» Try it
Don't copy the pictures; return every other part of the records exactly.

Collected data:

┄┄┄┄┄┄┄┄┄┄

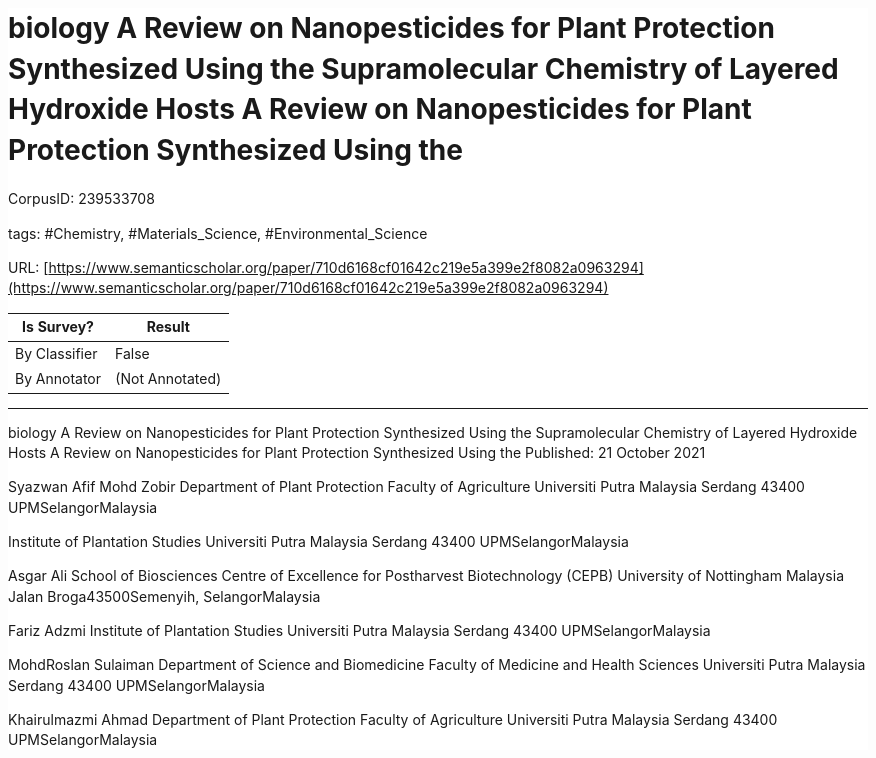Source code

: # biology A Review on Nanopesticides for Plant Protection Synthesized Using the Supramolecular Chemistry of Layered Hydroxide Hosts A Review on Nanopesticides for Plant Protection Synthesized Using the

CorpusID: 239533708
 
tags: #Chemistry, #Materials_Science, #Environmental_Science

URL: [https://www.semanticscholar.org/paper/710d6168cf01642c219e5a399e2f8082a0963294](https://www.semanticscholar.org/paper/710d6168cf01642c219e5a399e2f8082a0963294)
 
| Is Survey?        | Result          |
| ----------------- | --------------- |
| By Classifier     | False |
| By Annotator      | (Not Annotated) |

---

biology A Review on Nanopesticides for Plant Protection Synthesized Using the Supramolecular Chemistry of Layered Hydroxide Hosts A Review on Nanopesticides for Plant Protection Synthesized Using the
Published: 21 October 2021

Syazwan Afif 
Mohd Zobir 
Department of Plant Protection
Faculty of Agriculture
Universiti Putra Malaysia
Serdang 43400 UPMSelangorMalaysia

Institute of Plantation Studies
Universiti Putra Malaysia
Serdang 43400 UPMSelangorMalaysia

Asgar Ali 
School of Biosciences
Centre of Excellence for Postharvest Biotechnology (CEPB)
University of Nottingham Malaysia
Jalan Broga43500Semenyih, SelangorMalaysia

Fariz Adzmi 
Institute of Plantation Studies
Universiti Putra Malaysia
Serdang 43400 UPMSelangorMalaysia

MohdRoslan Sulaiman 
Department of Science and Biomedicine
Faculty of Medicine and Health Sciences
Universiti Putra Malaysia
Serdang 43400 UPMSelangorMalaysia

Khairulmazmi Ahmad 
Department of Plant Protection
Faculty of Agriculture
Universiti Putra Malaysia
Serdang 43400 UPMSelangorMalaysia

┄┄┄┄┄┄┄┄┄┄

» Response to this task
Source code

: # biology A Review on Nanopesticides for Plant Protection Synthesized Using the Supramolecular Chemistry of Layered Hydroxide Hosts A Review on Nanopesticides for Plant Protection Synthesized Using the

CorpusID: 239533708
 
tags: #Chemistry, #Materials_Science, #Environmental_Science

URL: [https://www.semanticscholar.org/paper/710d6168cf01642c219e5a399e2f8082a0963294](https://www.semanticscholar.org/paper/710d6168cf01642c219e5a399e2f8082a0963294)
 
| Is Survey?        | Result          |
| ----------------- | --------------- |
| By Classifier     | False |
| By Annotator      | (Not Annotated) |

---

biology A Review on Nanopesticides for Plant Protection Synthesized Using the Supramolecular Chemistry of Layered Hydroxide Hosts A Review on Nanopesticides for Plant Protection Synthesized Using the
Published: 21 October 2021

Syazwan Afif 
Mohd Zobir 
Department of Plant Protection
Faculty of Agriculture
Universiti Putra Malaysia
Serdang 43400 UPMSelangorMalaysia

Institute of Plantation Studies
Universiti Putra Malaysia
Serdang 43400 UPMSelangorMalaysia

Asgar Ali 
School of Biosciences
Centre of Excellence for Postharvest Biotechnology (CEPB)
University of Nottingham Malaysia
Jalan Broga43500Semenyih, SelangorMalaysia

Fariz Adzmi 
Institute of Plantation Studies
Universiti Putra Malaysia
Serdang 43400 UPMSelangorMalaysia

MohdRoslan Sulaiman 
Department of Science and Biomedicine
Faculty of Medicine and Health Sciences
Universiti Putra Malaysia
Serdang 43400 UPMSelangorMalaysia

Khairulmazmi Ahmad 
Department of Plant Protection
Faculty of Agriculture
Universiti Putra Malaysia
Serdang 43400 UPMSelangorMalaysia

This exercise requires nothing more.